Но фея не слушала. Обхватив горшочек ручонками, она загудела, как рассерженный шмель, и помчалась к ближайшей роще.
— Вот и поговорили, — хмыкнул я, проводив ее взглядом. — Теперь меня и феи за утырка считают? Заодно с эльфами?
Хмурясь и ворча, я вернулся к Алиске и вскарабкался на загривок.
— Все! Архипелаг Краба ждет краба. Такой вот каламбур. — выдохнул я, устроившись между шипами гребня. — Блин, седло забыл опять…
Виверна тяжело поднялась, укоризненно покосилась на поклажу, мол, убьемся жадный хозяин, но распахнула крылья и стала набирать разгон.
Глава 4
В отличие от берегового Лефана, архипелаг Краба заселили не разномастные зверолюды, а мигрировавшие откуда-то с юга пигмеи-людоеды. Полтора метра роста для них было феноменом. Мои метр восемьдесят — удивительно богатым суповым набором. Людоедство — нормой жизни. Меня не схарчили только благодаря Алиске и собственному полудикарскому виду. Когда мы приземлились, аки посланники подозрительных небесных сил, а мусор, поднятый крыльями, улегся, хижины из тростника казались необитаемыми, а пространство между ними пустынно.

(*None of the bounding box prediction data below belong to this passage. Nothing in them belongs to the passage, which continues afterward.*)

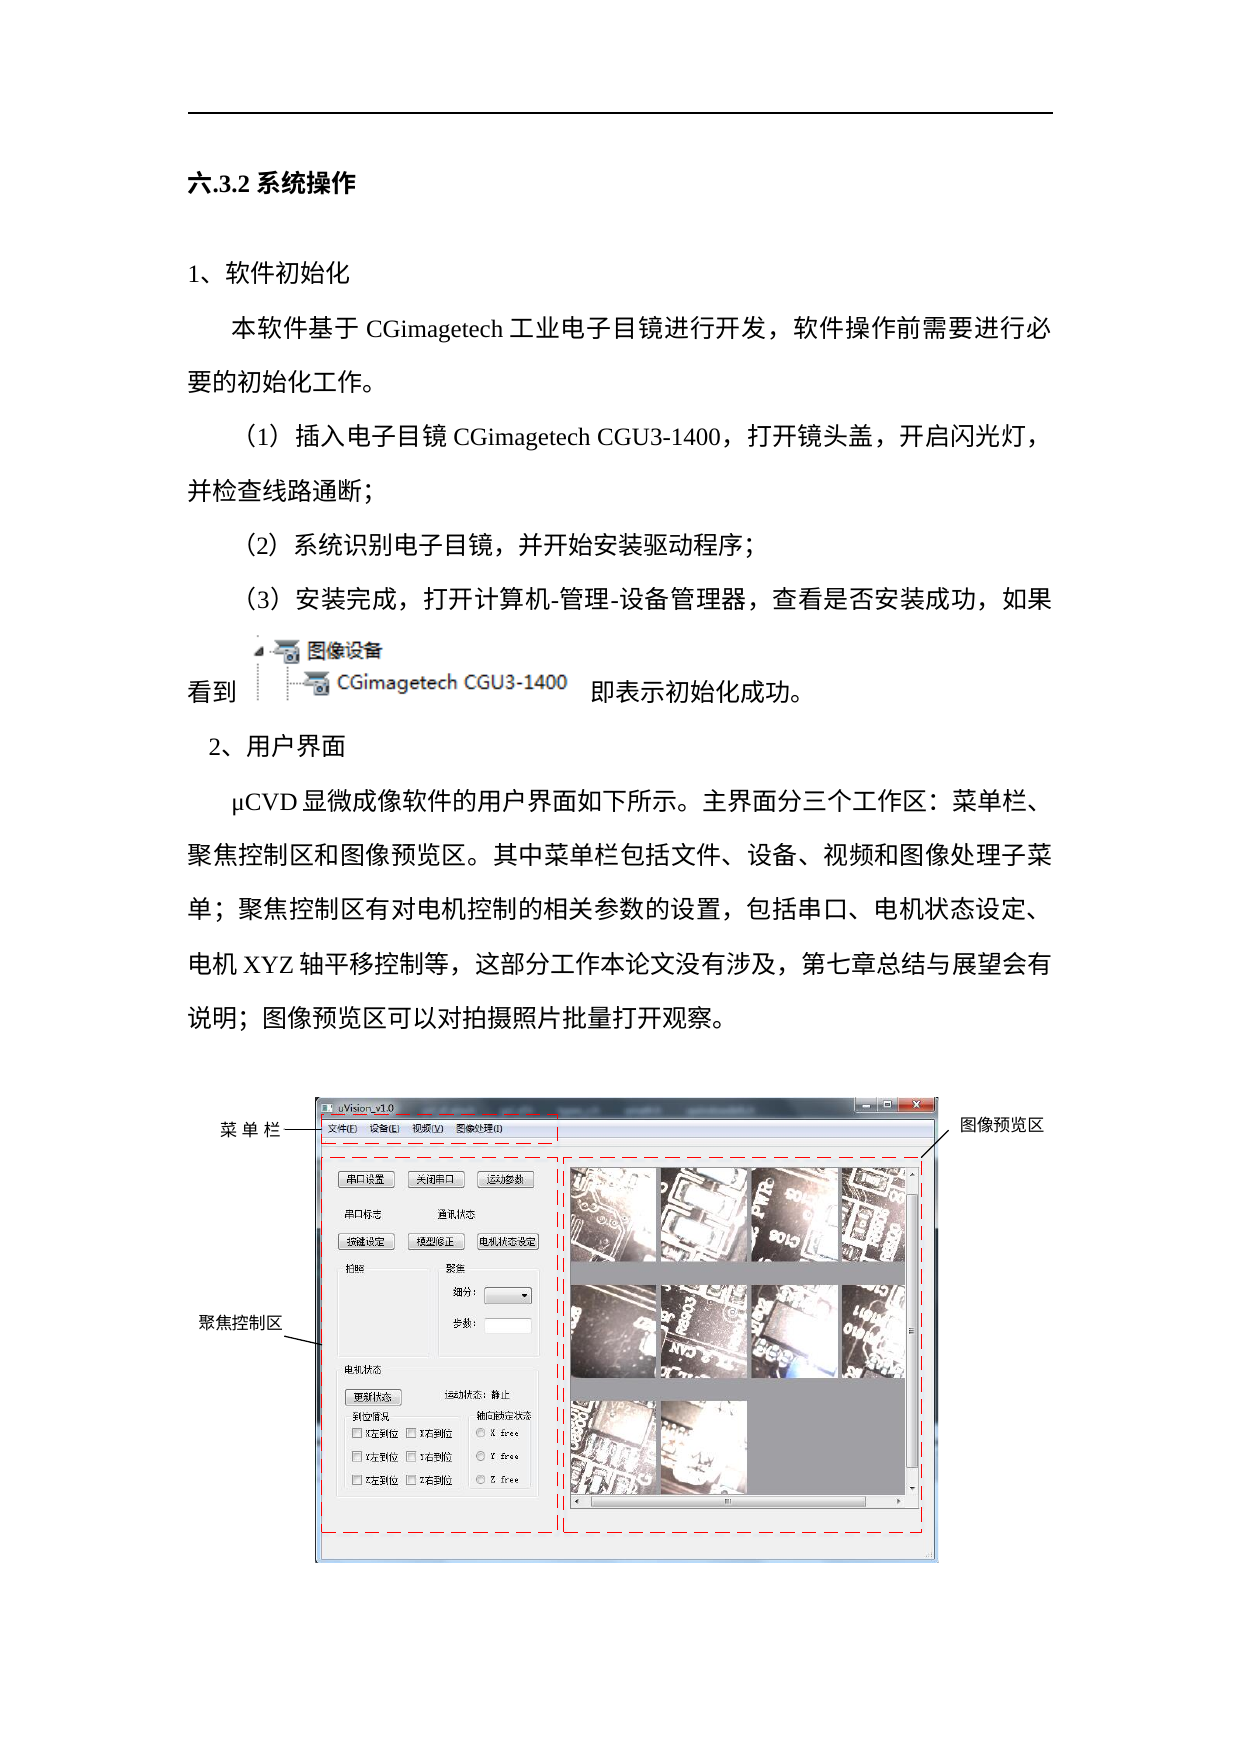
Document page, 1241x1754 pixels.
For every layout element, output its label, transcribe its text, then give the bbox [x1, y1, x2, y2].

list 软件初始化 [187, 254, 1053, 290]
list （2）系统识别电子目镜，并开始安装驱动程序； [187, 526, 1053, 562]
list （3）安装完成，打开计算机-管理-设备管理器，查看是否安装成功，如果看到即表示初始化成功。 [187, 580, 1053, 709]
list （1）插入电子目镜CGimagetech CGU3-1400，打开镜头盖，开启闪光灯，并检查线路通断； [187, 417, 1053, 507]
picture [237, 634, 591, 702]
text 本软件基于CGimagetech工业电子目镜进行开发，软件操作前需要进行必要的初始化工作。 [187, 308, 1053, 399]
text 2、用户界面 [187, 727, 1053, 763]
subtitle 系统操作 [187, 164, 1053, 200]
text μCVD显微成像软件的用户界面如下所示。主界面分三个工作区：菜单栏、聚焦控制区和图像预览区。其中菜单栏包括文件、设备、视频和图像处理子菜单；聚焦控制区有对电机控制的相关参数的设置，包括串口、电机状态设定、电机XYZ轴平移控制等，这部分工作本论文没有涉及，第七章总结与展望会有说明；图像预览区可以对拍摄照片批量打开观察。 [187, 781, 1053, 1035]
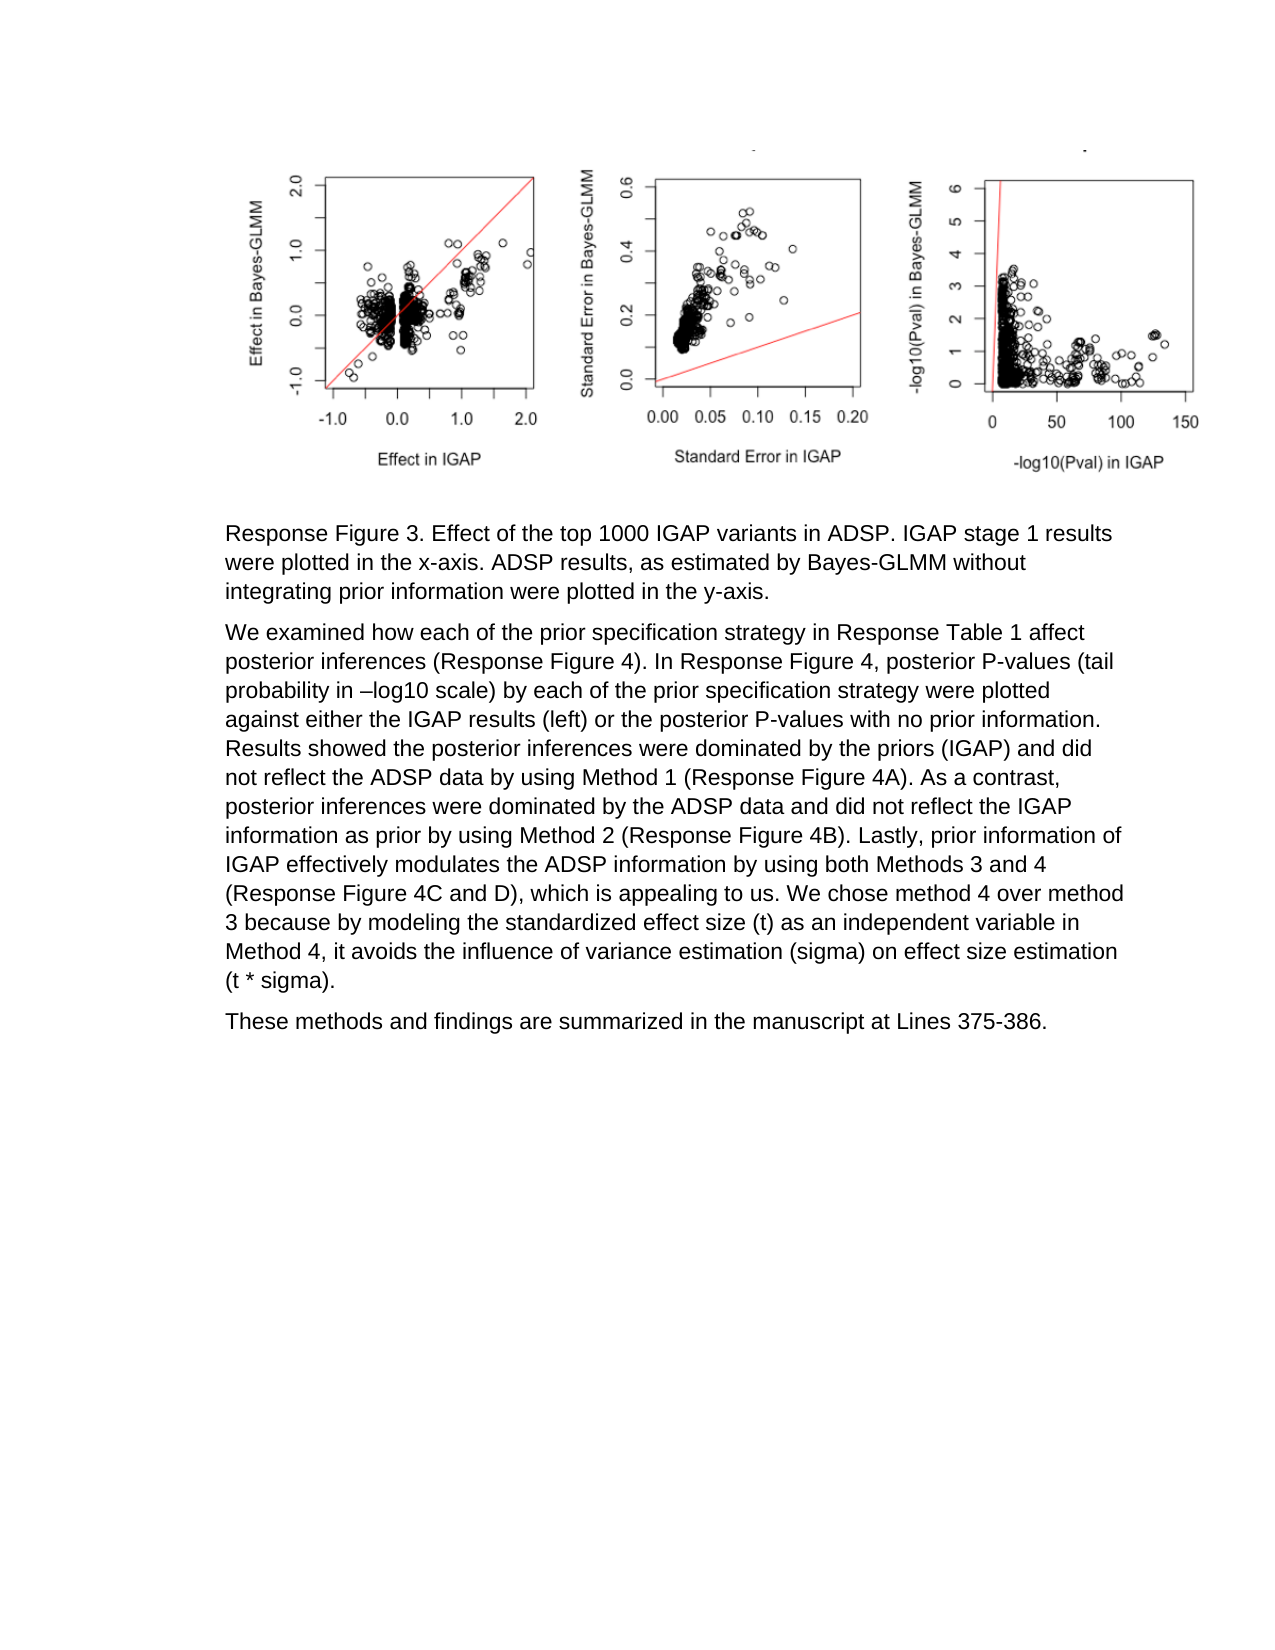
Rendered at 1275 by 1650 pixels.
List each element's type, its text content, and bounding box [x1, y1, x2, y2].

— Доброго времени суток! — громко обратился я к пустой площади. — Кто главный? Есть деловое предложение!
Из богатой хижины, собранной из самого лучшего и толстого тростника, что возвышалась в центре деревни, раздалась приглушенная ругань, затрещины и злобное шипение. Полог распахнулся и из недр хижины вылетел тощий пигмей в набедренной повязке. Рухнув под самый нос обозленной виверне, он закрыл глаза, что-то протараторил перепугано и весьма искусно притворился мертвым, невкусным и ядовитым. Алиска зарычала и толкнула его лапой. Виверне категорически не понравился полет над безбрежным океаном и поэтому она еще не успокоилась, хоть и ощущала твердую землю под лапами. К тому же села она на пределе сил, хрипя и натужно взревывая, что совершенно не прибавило ей хорошего настроения.
— Ты чего, Пятница? — удивился я, глядя на распростертого пигмея. — Никто тебя есть не будет, иди портки вымой.
Алиска зарычала громче и нависла над бедолагой всей массой. Я едва успокоил взбешенную виверну. Она, как оказалось, ненавидит океан всеми фибрами души. Мне приходилось всю дорогу ее уговаривать, шантажировать, увещевать и повышать тон до предела возможного. На остров она села в ужаснейшем расположении духа и чувствовалось, что обратную дорогу ее нервы не выдержат.